Реакция последних почти точно копировала поведение своих же земляков у шоссейных завалов – кто-то пал на колени и стал выдирать у себя волосы, кто-то, нагрузившись многокилограммовым скарбом, спустился с перрона и зашагал по шпалам, ну а большинство с тяжким вздохом поворотили в сторону покинутого дома.
К шести вечера перрон опустел, и лишь редкие, неясных занятий личности шатались по нему, роясь в брошенном и потерянном в сутолоке чужом багаже.
К восьми неконтролируемый всплеск эмиграции благополучно завершился, людской поток схлынул, оставив на улицах кучу всяческого хлама – неизбежного спутника переезда.
После такого, казалось бы – масштабного, бегства город потерял всего девять с половиной процентов от изначального населения, то есть бежало меньше двух с половиной тысяч человек.
И лишь считанные единицы из оставшихся позвонили родне за пределами города, да и то ограничились лишь самыми общими фразами. Остальные молчали, уподобившись великим молчунам животного мира – рыбам.
В десять часов, когда солнце уже приравнивалось к горизонту, по улицам возобновились гулянья. Брошенные вещи были собраны, мусор кое-как разметен, и уже ничего больше не напоминало ни о ночном факельном шествии, ни об утреннем всегородском переезде.
Жить без электричества оказалось просто. Куда проще, чем все думали. Нижний город почти не изменил своего уложившегося за последние недели распорядка – здесь пищу давно готовили на примусах и газе, так что вместо безвременно угасшей лампочки возникла очередная гостья из прошлого, керосиновая лампа. С телевизором было сложнее, и лишенный зрелищ народ потянулся на улицу – совершать полуночный моцион и нагуливать впечатления.
Верхнему городу пришлось хуже. Одновременно со светом там лишились возможности готовить пищу, и среди жильцов высоких белых конгломератов возникло волнение – копия тревог их заречных собратьев. И потому именно из Верхнего города было большинство людей, навсегда покинувших поселение. Керосинки, примусы, а некоторое время спустя и примитивные буржуйки расходились на ура. Во дворах вспыхнули костры, но случившийся на следующую ночь мелкий холодный дождь быстро положил конец этим посиделкам.

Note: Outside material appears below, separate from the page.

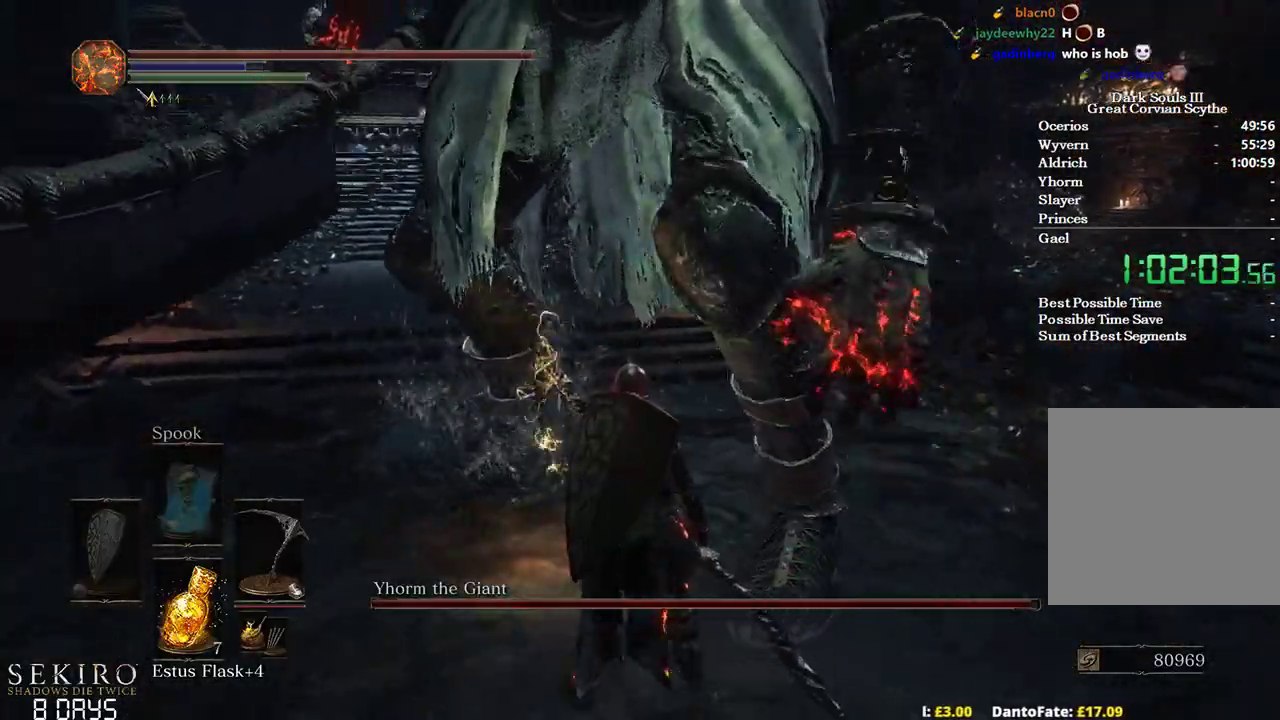
{"buttons": [], "left_stick": "center", "right_stick": "center", "events": [[17, "left_stick", "down-left"], [483, "left_stick", "center"]]}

В двух городских типографиях недолго созерцали остановившиеся машины. В подвале повернули рукоятку древнего дизель-генератора, и с его хриплым рыком к газетчикам вернулись блага цивилизации, так что корректоры, редакторы, верстальщики, наборщики и прочая журналисткая братия зачастую стала засиживаться на работе допоздна, дабы не возвращаться в освещенный керосинками дом. Так или иначе, но уже к вечеру были готовы свежие выпуски обеих городских газет. Одна грозила апокалипсисом и содержала открытое воззвание Просвященного Ангелайи к землякам, а вторая уверяла, что ничего особенного не происходит и призывала сохранять спокойствие. При этом там печаталось интервью с одним из глав города, в котором он сообщал, что отлучился по требующему безотлагательного решения делу и скоро вернется во вверенную ему вотчину. Но это уже была явная ложь – даже клиенты местной психиатрии понимали: не вернется он никогда.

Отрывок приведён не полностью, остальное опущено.